Case ID: misc_123/html/0888-01.html
Source: Caselaw Access Project
Author: {"author": "Edgcomb, J.:", "license": "Public Domain", "url": "https://static.case.law/"}
Date Created: 2024-08-24T03:29:51.129683

Francis Pepin, Plaintiff, v. Catherine Pepin, Defendant.
    Supreme Court, Onondaga Special Term,
    November 4, 1924.
    Husband and wife — divorce — uncorroborated evidence of man who defiled plaintiff's wife insufficient to warrant finding of adultery against her — condonation established — complaint dismissed.
    Plaintiff’s complaint in an action for divorce should be dismissed, though his wife failed to deny the accusation of infidelity, where the only evidence of her adultery was the uncorroborated testimony of the man who defiled her. Furthermore, plaintiff will be deemed to have condoned the defendant’s actions where, although he had every reason to believe that she was having illicit relations with other men, he continued to cohabit with her.
    Action for divorce.
    
      Frank H. Collins, for the plaintiff.
    No appearance for the defendant.
   Edgcomb, J.:

The court would not be justified in granting a judgment of divorce in this action for two reasons: First, defendant’s unchastity has not been established by credible evidence; second, if defendant ever committed adultery plaintiff has condoned the act.

*Data listing*:
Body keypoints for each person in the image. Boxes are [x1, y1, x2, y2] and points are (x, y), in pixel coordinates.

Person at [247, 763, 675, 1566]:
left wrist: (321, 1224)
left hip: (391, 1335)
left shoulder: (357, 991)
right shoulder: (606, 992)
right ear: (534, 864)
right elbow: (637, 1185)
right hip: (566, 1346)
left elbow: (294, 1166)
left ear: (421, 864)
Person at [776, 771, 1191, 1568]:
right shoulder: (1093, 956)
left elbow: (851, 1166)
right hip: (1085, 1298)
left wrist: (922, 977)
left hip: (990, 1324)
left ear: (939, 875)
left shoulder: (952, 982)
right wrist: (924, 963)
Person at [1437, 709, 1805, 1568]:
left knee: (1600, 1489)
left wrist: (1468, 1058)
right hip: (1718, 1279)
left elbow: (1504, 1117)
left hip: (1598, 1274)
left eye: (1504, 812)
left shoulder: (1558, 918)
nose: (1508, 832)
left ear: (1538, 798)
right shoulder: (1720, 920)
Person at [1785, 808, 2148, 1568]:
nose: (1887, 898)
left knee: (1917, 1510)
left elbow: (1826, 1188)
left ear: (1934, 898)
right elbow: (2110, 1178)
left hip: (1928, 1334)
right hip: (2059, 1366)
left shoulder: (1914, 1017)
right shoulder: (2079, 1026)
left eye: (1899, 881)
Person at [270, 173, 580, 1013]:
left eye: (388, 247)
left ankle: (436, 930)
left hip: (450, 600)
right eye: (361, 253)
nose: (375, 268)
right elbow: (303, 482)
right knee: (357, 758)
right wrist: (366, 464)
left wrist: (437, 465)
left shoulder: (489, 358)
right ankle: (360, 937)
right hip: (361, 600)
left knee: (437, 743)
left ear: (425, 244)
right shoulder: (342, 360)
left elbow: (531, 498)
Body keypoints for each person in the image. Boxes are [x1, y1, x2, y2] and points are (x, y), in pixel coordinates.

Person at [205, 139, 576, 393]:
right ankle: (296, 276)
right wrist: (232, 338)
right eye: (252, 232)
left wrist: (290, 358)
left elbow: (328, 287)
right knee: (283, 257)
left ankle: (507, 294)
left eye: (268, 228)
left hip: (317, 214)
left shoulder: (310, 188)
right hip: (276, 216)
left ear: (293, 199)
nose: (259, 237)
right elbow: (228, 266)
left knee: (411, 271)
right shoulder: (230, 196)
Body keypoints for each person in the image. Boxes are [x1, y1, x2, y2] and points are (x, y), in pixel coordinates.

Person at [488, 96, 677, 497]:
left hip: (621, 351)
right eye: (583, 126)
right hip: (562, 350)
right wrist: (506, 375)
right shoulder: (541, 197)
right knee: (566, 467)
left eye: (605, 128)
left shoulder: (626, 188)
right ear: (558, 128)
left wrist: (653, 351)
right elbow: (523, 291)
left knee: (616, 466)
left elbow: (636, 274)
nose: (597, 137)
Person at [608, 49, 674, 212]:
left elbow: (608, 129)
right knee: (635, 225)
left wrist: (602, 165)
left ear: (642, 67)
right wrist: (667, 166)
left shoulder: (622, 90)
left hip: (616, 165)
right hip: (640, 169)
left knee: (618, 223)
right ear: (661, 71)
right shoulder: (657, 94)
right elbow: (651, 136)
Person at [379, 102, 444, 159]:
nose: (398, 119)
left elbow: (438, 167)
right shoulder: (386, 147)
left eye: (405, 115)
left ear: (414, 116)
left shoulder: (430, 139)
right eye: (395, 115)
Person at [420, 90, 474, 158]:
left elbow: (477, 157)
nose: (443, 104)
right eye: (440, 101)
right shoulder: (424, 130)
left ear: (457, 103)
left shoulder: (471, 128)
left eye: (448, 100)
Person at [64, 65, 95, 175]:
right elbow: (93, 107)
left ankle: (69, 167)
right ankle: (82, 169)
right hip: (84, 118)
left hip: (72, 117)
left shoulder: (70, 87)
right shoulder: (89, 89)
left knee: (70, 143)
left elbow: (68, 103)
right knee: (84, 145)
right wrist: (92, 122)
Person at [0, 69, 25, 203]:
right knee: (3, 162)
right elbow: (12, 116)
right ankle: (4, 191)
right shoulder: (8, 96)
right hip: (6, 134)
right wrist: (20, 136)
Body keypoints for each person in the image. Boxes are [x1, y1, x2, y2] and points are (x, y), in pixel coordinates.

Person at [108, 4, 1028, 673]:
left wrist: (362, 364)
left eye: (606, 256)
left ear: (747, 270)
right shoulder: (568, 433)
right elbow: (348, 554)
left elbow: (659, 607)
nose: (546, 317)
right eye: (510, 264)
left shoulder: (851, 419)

*Problems to solve*:
1) Do these statements agree with the Pepin divorce case? Answer yes or no for each, and quote the deciding words: (a) The defendant appeared through counsel. (b) The action was heard at the Onondaga Special Term of the Supreme Court. (c) The wife denied the accusation of infidelity.
2) Which people are named in the Pepin divorce case? List every one.
3) Continue the judge's opinion in the Pepin divorce case from its last sentence.

*Replies*:
1)
(a) No: "No appearance for the defendant."
(b) Yes: "Supreme Court, Onondaga Special Term,"
(c) No: "though his wife failed to deny the accusation of infidelity"

2) Francis Pepin, Catherine Pepin, Frank H. Collins, Edgcomb

3)
The only evidence of adultery on the part of the defendant is given by Clarence B. Gregory, who testifies that he defiled the woman one afternoon in an open lot where he was working, with children not more than a quarter of a mile away. He later told the plaintiff what had happened, and willingly gave him an affidavit as to what he claims to have done. Any man who will indulge in illicit intercourse with a married woman, and then voluntarily tell her husband and be perfectly willing to come into court and testify without a blush to his infidelity, is not only devoid of all chivalry but shows himself to be lacking in moral fibre and absolutely untrustworthy.

The courts have uniformly placed a very low estimate upon the testimony of a prostitute in divorce actions, and have refused to break the bonds of matrimony on such evidence unless it was satisfactorily corroborated. Moller v. Moiler, 115 N. Y. 466; McCarthy v. McCarthy, 143 id. 235; Mott v. Mott, 3 App. Div. 532.

If this is true of a prostitute, it is equally so of a whoremonger. Gregory was not satisfactorily corroborated, and his evidence is not sufficient to warrant a finding of adultery against the defendant, notwithstanding the fact that she has not taken the stand in her defense or denied the accusation.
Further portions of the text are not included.